Inguainato e immerso in scenografie anni settanta, citazioni alla Giulio Verne e suggestioni surreali, Zissou-Murray, oceanografo mistificatore, organizza l’ultima spedizione col suo strampalato team salpando per l’ennesima volta sulla Belafonte, barca-quartier generale. L’obiettivo è la cattura di una specie rara: lo squalo giaguaro ingozzatosi di un membro dell’equipaggio. La traversata sarà impervia, ostacolata da pirati, antagonisti gay-glamour (Jeff Goldblum) in sciarpa e infradito rosa e innumerevoli avversità psicomarittime.
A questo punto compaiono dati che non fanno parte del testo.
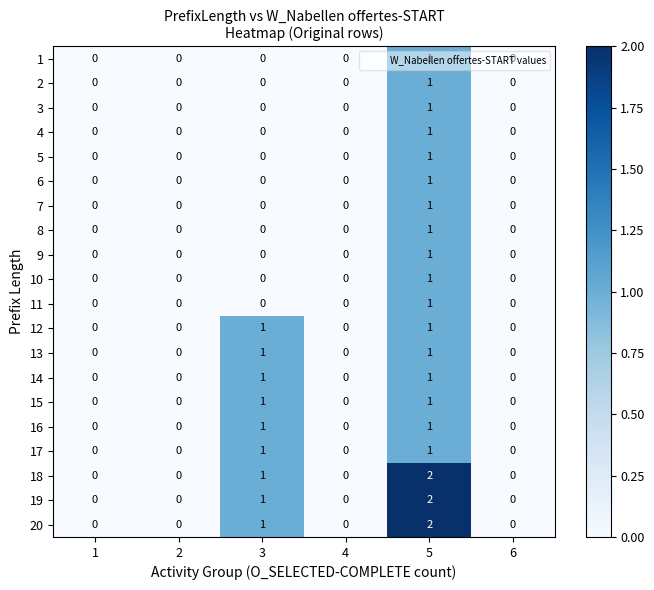

True or false: 11 has a value of 1 at 4.

False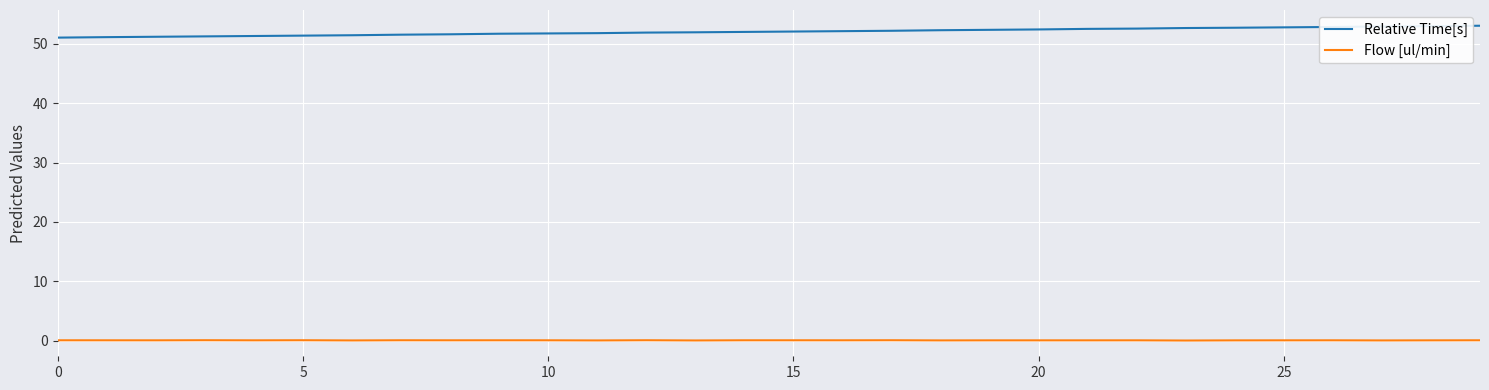

True or false: Relative Time[s] and Flow [ul/min] intersect in this chart.

False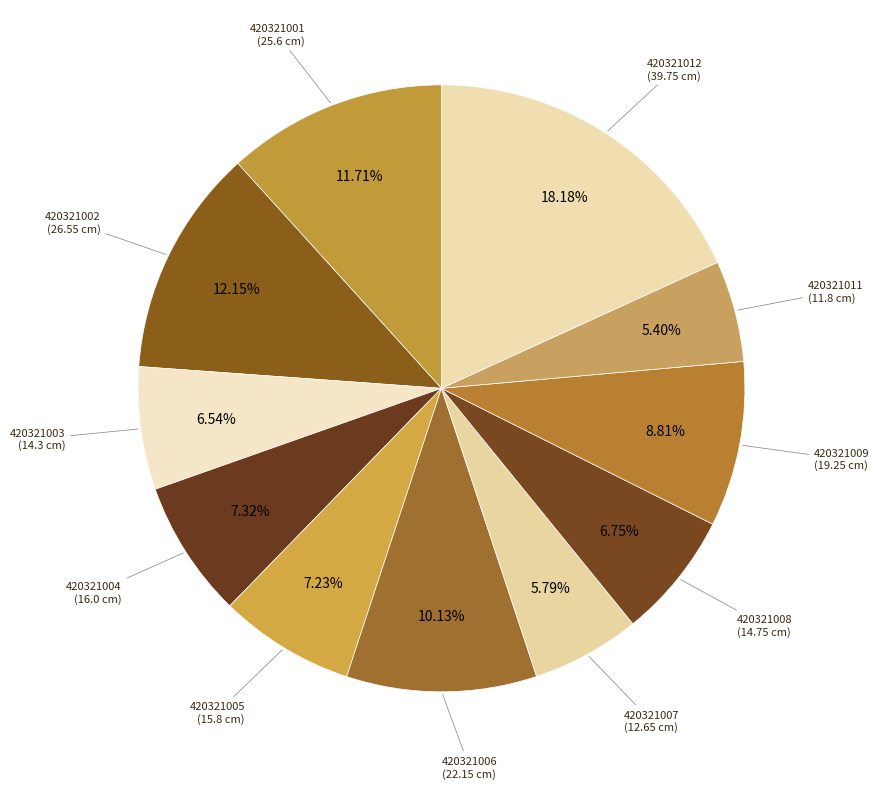

Does any single category account for the majority?

No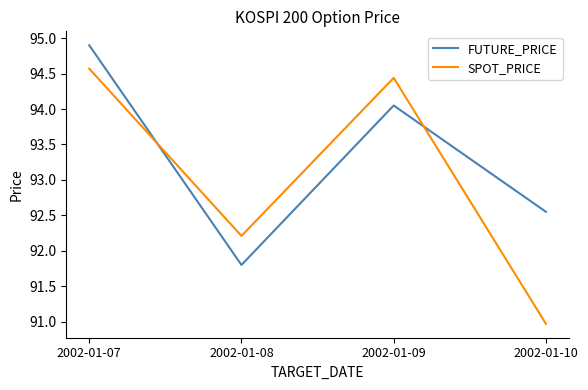

Which category has the lowest value in the SPOT_PRICE series?

2002-01-10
Ma sotto l’assedio del nemico Zissou, per salvare bagnarola e burattini, trova la forza di trasformarsi in una specie di Vendicatore degli Oceani. C’è anche spazio per recuperare il rapporto con un presunto figlio e flirtare con la giornalista, salita a bordo per scrivergli l’epitaffio da vivo. Cercan tutti di stare a galla e nel finale,  
 
in sottovuoto dentro un sottomarino giallo, ecco la chimera che appare e fa calare il sipario. Dalla fantasia ricca e prolifica di Wes Anderson, la copia acquatico-divulgativa de “I Tenenbaum” senza la tenuta salda, la coesione e la forza grottesca della pellicola citata. Se la prima parte arranca la seconda è ondivaga. Decisamente troppo pesce al fuoco e la sensazione crescente che sia sfuggito il bandolo della matassa per  
troppo amore e, guai, a quell’artista che rimane invaghito solo di se stesso e del suo mondo fantasioso. Pur giocando nella terra dell’assurdo lo sbadiglio, rivelatore e rilevatore, è dietro le labbra. Salvataggio d’emergenza per la fascinosa e incrollabile Anjelica Huston, per il pancione della Blanchett e per l’ispettore delle finanze, Bud Court (l’Harold di “Harold & Maud”). Per il resto, ho come la sensazione d’esser andata a pesca di ostriche e di aver trovato, invece, un granchio nella rete.